## WHAT TO DO
**a.** Answer these questions using the interview transcript about the Republican primary:
(i) How many debates do the candidates have to their credit so far?
(ii) What percentage of American adults disapprove of what the GOP candidates are saying, according to the ABC News poll?
(iii) What was the 2008 fight between Obama and Hillary about?
**b.** Write the next part of the interview transcript about the Republican primary, picking up after its last sentence.

## SOURCE TEXT
But, of course - now here's the risk part - people see all this muck on the air and they say, "Man, Mitt doesn't look as nice as he did two months ago."

The other thing is, these guys have also been omnipresent. You know, 20 debates, two a week, primaries and caucuses every other week now. They're on the front pages of all the newspapers, on cable news all day. And the attacks are blistering.

This isn't like Obama and Hilary in 2008. That was a fight about ideology and experience. Even the "3:00am" ad was about, you know, experience, that was the critique. Now, you've got Gingrich saying, like, this guy's unacceptable to be president. That he's pro-abortion, that he's a liberal. That's quite an attack in a Republican primary.

OLBERMANN: And it's not as if it were limited to the personalities involved here. There's another interior number in that same ABC News poll: 54 percent of American adults say they disapprove of what the GOP candidates are saying. Can you - no matter how many PACs you have working for you, thanks to Citizens United, can you buy your way out of that?

CATANESE: It's very tough because it's all on video tape, as you well know. And, part of the narrative that Newt Gingrich is pushing forward with now - that there's really no difference between putting Mitt Romney in the Oval Office and Obama - goes to the heart of the Obama re-election campaign, that Mitt Romney has no core.

## PROVIDED DATA
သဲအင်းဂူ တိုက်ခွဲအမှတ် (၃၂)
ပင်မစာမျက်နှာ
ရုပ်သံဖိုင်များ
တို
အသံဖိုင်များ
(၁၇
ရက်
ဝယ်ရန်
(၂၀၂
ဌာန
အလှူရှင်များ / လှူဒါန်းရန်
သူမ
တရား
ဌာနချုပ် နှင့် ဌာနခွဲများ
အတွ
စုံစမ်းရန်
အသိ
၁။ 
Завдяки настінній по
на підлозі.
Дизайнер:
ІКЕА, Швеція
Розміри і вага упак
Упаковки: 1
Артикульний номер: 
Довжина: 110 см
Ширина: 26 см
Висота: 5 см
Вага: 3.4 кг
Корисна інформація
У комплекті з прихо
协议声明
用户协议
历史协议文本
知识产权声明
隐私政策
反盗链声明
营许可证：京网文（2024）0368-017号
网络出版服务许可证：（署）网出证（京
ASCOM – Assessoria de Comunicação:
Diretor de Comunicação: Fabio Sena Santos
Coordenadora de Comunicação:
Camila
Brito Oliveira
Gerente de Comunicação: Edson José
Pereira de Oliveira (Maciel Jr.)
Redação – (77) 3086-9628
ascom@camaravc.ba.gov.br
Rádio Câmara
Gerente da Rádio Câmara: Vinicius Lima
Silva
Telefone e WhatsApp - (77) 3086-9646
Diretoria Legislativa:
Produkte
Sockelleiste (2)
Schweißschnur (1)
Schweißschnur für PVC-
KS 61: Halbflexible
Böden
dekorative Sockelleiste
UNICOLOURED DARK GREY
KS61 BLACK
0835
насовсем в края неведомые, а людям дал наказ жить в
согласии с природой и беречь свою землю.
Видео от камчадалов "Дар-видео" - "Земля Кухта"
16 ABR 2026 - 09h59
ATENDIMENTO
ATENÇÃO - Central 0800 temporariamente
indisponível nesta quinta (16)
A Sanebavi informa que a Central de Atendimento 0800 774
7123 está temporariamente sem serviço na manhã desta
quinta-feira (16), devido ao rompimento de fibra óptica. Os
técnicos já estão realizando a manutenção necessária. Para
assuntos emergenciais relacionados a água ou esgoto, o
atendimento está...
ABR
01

## TASK-BY-TASK OUTPUTS
**a.**
(i) 20 debates.
(ii) 54 percent.
(iii) Ideology and experience.

**b.**
They're going to collect all this video tape and put this into ads in the fall saying, "What is Mitt Romney? Is he a moderate? Like, when he crafted the health care plan in Massachusetts, or should we believe him, what he said most recently? You know, that he's going to repeal the health care bill."

I think that is going to be the central argument - that you really can't get a good feel for this guy. Where's his core? And Newt Gingrich, hanging in this race, pushes for that argument every day.

OLBERMANN: And the longer he hangs in it, does it make his eventual endorsement of Romney less effective and less plausible, when it comes to that? Because, unless things map out entirely differently than they look like they're mapping out now, Gingrich does not have a chance at this nomination, does he?

CATANESE: Right. It's really tough to imagine that day when Newt Gingrich stands by Mitt Romney and says, "This is the guy." But we know that they always do come to this. They will at some point come together. But, man, all that video tape and all the things that Newt Gingrich says - I think it's much tougher for people to say, "This is a warm embrace." I can't imagine it being a warm embrace.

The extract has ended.